Всё теперь сложилось в понятную картинку. Всё, кроме главного: что же такое стряслось с Николаем Аристарховичем, чем прогневил он сильных мира сего. Очень странная история, и уж точно не по нашему ведомству. Будь на него донос в Тайную экспедицию, то сперва расследовали бы дело неспешно, никак своего внимания не обозначая, а потом арестовали бы и несколько месяцев подержали в Петропавловке, в следственной тюрьме. После чего либо кнут и Сибирь, либо возвращение к прежней жизни. Если же разгневался на капитана кто-то из высоких вельмож, то не ограничилось бы Белозерском, тут он прав. Да и странное понижение в звании – армейский-то майор ниже гвардейского капитана, но лишь на одну ступень. Кабы хотели всерьёз наказать – в рядовые бы разжаловали.
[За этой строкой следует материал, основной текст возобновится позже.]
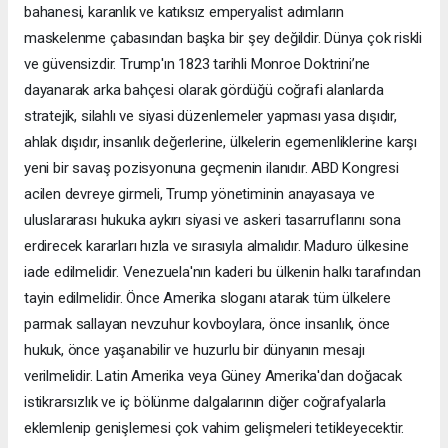
bahanesi, karanlık ve katıksız emperyalist adımların
maskelenme çabasından başka bir şey değildir. Dünya çok riskli
ve güvensizdir. Trump'ın 1823 tarihli Monroe Doktrini’ne
dayanarak arka bahçesi olarak gördüğü coğrafi alanlarda
stratejik, silahlı ve siyasi düzenlemeler yapması yasa dışıdır,
ahlak dışıdır, insanlık değerlerine, ülkelerin egemenliklerine karşı
yeni bir savaş pozisyonuna geçmenin ilanıdır. ABD Kongresi
acilen devreye girmeli, Trump yönetiminin anayasaya ve
uluslararası hukuka aykırı siyasi ve askeri tasarruflarını sona
erdirecek kararları hızla ve sırasıyla almalıdır. Maduro ülkesine
iade edilmelidir. Venezuela'nın kaderi bu ülkenin halkı tarafından
tayin edilmelidir. Önce Amerika sloganı atarak tüm ülkelere
parmak sallayan nevzuhur kovboylara, önce insanlık, önce
hukuk, önce yaşanabilir ve huzurlu bir dünyanın mesajı
verilmelidir. Latin Amerika veya Güney Amerika'dan doğacak
istikrarsızlık ve iç bölünme dalgalarının diğer coğrafyalarla
eklemlenip genişlemesi çok vahim gelişmeleri tetikleyecektir.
– Ну а у самого-то мысли есть, отчего с тобой вышла столь дивная оказия? Кто подгадил?
– Мыслей-то у меня много, – хохотнул Бортников, – да только мысль – материя призрачная, и сколь в них, мыслях моих, истины, судить не могу. Может, мстится мне всё и блазнится. Однако ж думаю вот что. Никому доселе того не говорил, а тебе скажу. Не в силах это внутри держать, понимаешь ли.
Он резко подобрался, выпрямил сгорбленную спину и направил на меня вилку с нацепленным на неё огурцом.
– Смотри, Андрюшка! Это между нами только, потому как дело неразгласительное. И добро, что парнишку твоего отослал к лошадкам, не нужны нам никакие посторонние уши.
– Да уж с пониманием, Николай Аристархович, – кивнул я. – Так что у тебя за догадки?
– Вот как тебе сказать, – задумался майор, подбирая слова. – Тут либо долго расписывать, либо кратко. Одним словом, где-то этак с год тому назад появилось у нас в полку между офицерами увлечение некое. Разговорчики пошли про всякую там древнюю премудрость, про великие тайны, да про каких-то, прости Господи, вольных каменщиков, которые, значит, в сии тайны проникли. И что сообразно с этими тайнами надлежит переустроить нашу российскую жизнь, дабы низвергнуть всяческое зло, а добро чтобы и справедливость восторжествовали. За вином такие беседы пошли, за картишками, дальше – больше, начали куда-то шастать, на квартирах каких-то собираться. Причём это не один, не два, а многие. Не буду называть тебе фамилий, ни к чему.
– Вот как! – присвистнул я. – Это ж, выходит, франкмасоны среди наших семёновцев завелись?
– Выходит, что так, – хмуро кивнул Бортников. – Говорили не раз про какое-то Высокое Собрание, в кое некоторым из них довелось попасть… и что там такие важные персоны заседают, что ух! Мол, братство у них, и всё там по братской любви делается.
– А тебя, Николай Аристархович, приглашали? – как можно более небрежным тоном осведомился я.
– А то! – скривился он, будто горошину перца разжевал. – И не раз. Но я ни в какую! Так прямо встал и сказал, что не след русскому офицеру, слуге государеву, по всяким тайным компаниям шляться. Коли дело тайное, то уж точно недоброе, поскольку честному и доброму скрывать нечего. А все эти ихние древние тайны, от Египта и Вавилона, по моему понятию, суть ереси, в коих по-хорошему следовало бы Великим Постом на исповеди каяться.
– Смело ты их приложил, – восхитился я. – И что ж господа наши офицеры ответили?
– Да ничего не ответили, – махнул он рукой, на сей раз осторожно. – Посмеялись, на шутку всё перевели. Но заметил я, что после того случая какое-то охлаждение ко мне началось. Все разговоры только по делам службы, в картишки перекинуться более не зовут, в присутствии моём о древних своих вавилонах уже ни-ни, да вот только переглядываются, перемигиваются. И так два месяца тянулось, до июля, пока фельдъегерь мне пакет не вручил.